Photo via Trek
Alright fellow bicycle enthusiasts, I have a confession to make. As my beloved Specialized sits just one room away, I've been drooling over photos of the latest additions to the Trek urban cycle line. Now I am not usually one to be caught lusting after the latest gear - I am a monogamous rider, after all, and the allure of a freshly painted frame or the scent of carbon fiber in the air does not tempt me... generally. But lately my curiosity around belt driven cycles has gotten the best of me and I can't seem to get them off of my mind.

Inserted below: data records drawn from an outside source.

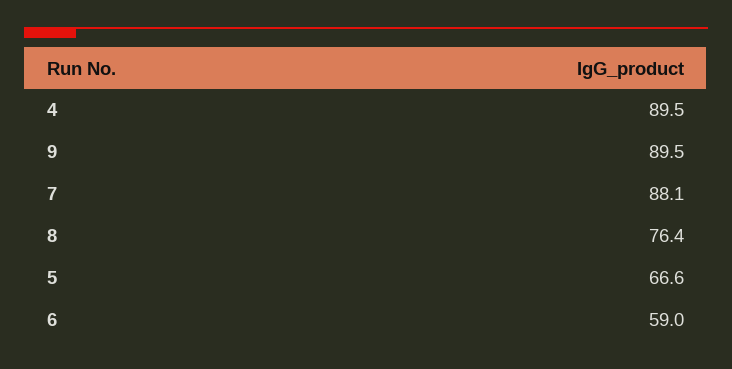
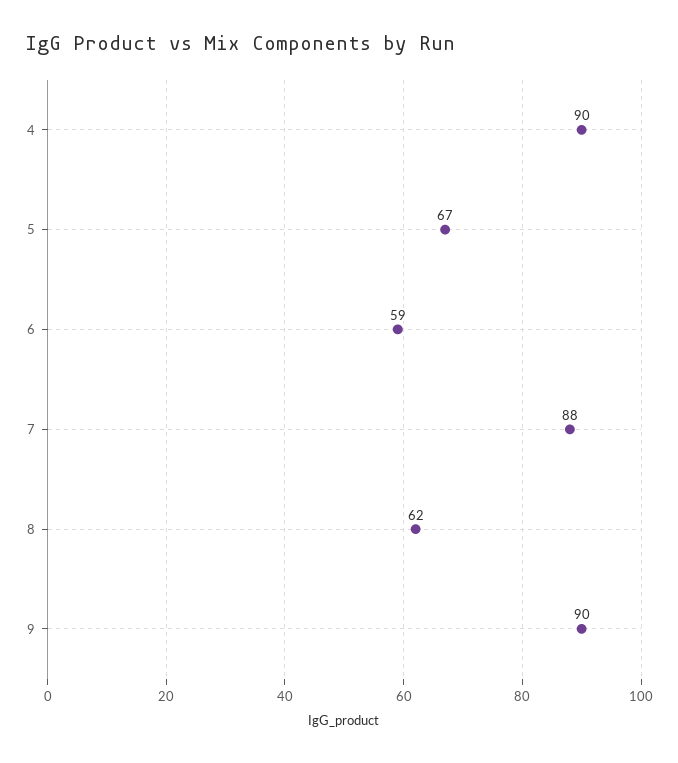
  {
    "4": 89.5,
    "9": 89.5,
    "7": 88.1,
-   "8": 76.4,
+   "8": 62,
    "5": 66.6,
    "6": 59
  }

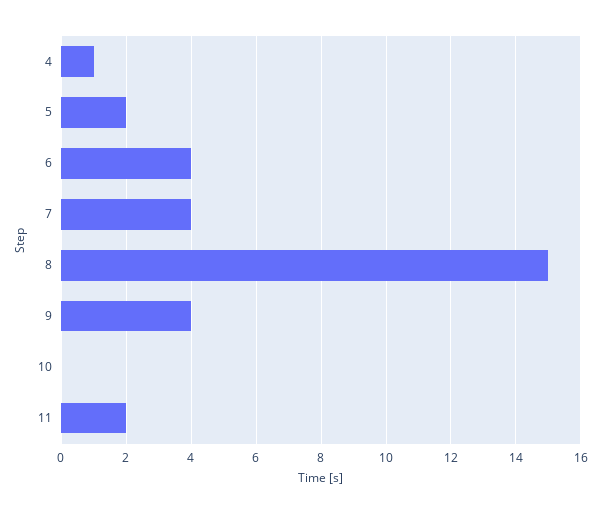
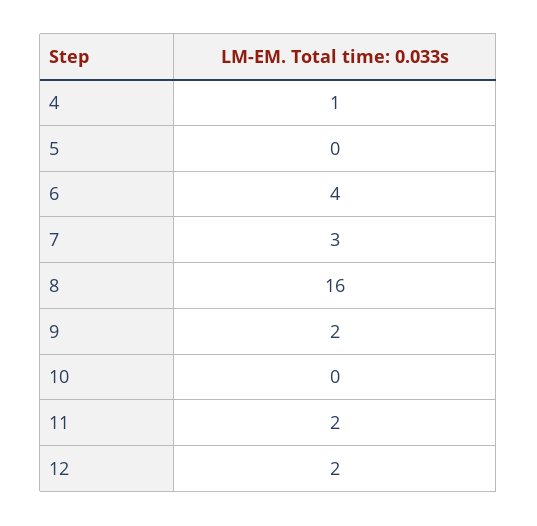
  {
    "4": 1,
-   "5": 2,
+   "5": 0,
    "6": 4,
-   "7": 4,
+   "7": 3,
-   "8": 15,
+   "8": 16,
-   "9": 4,
+   "9": 2,
    "10": 0,
-   "11": 2
+   "11": 2,
+   "12": 2
  }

Belt driven? You say. If you have not seen the latest technology, you are in for a treat. Take a look at the photo below and you will quickly see what sets the newest Trek models apart from the pack - the traditional chain which connects the pedal crank to the back wheel has been replaced with a carbon fiber composite belt. The reported benefits? A super quiet, zero maintenance piece of equipment that will not stretch or wear.
Photo via Trek
I had seen the belt-driven bikes online and while they seemed cool I was not instantly sold. Sure, it they were novel, but (like most things on the internet) I viewed the new cycles with a guarded heart; knowing things are not usually as shiny and fun as they seem when viewed on on the web. But a few weeks ago I was at my local bike shop waiting for my trusty silver steed to undergo some maintenance when I had the chance to meet the Trek belt-drivens in person. As I gave the commuter-worthy Soho and the pared-down District a once-over, the prospects of a no maintenance system (no lube, no grease, no more dirty right pant legs) made my heart flutter. The simplicity of the design is beautiful, but would the belt really be so different?
As if he'd heard my inner debate, one of the shop wrench-wielders stopped to ask me what I thought of the new products. He'd ridden the bikes and had great things to say about the performance. In addition to touting the silent and clean properties of the belt-driven system, he cited the efficient energy transfer (due to zero slack in the belt versus the extra room and stretch inherent in your typical chain) as the most noticeable difference in the ride.
Now there are some drawbacks to the belt, namely when it comes to gear options. The belt-driven cycles use an internal rear gear system which limits the number of gears available and makes repair more difficult and costly. Also, there are not too many bikes using the belt system yet - though that number is expected to grow. A Golden, Colorado company, Spot Brand Bikes, also sells belt-driven beauties of both the road and mountain variety.
Want to learn more about the specifics behind this technology? Check out this website which includes details on how to upgrade your current ride to utilize the belt drive system as well as discover other makes with the CDS (carbon drive system) already installed. While I haven't made a belt-driven purchase yet, you can bet that a new CDS cycle is on the top of my wish list.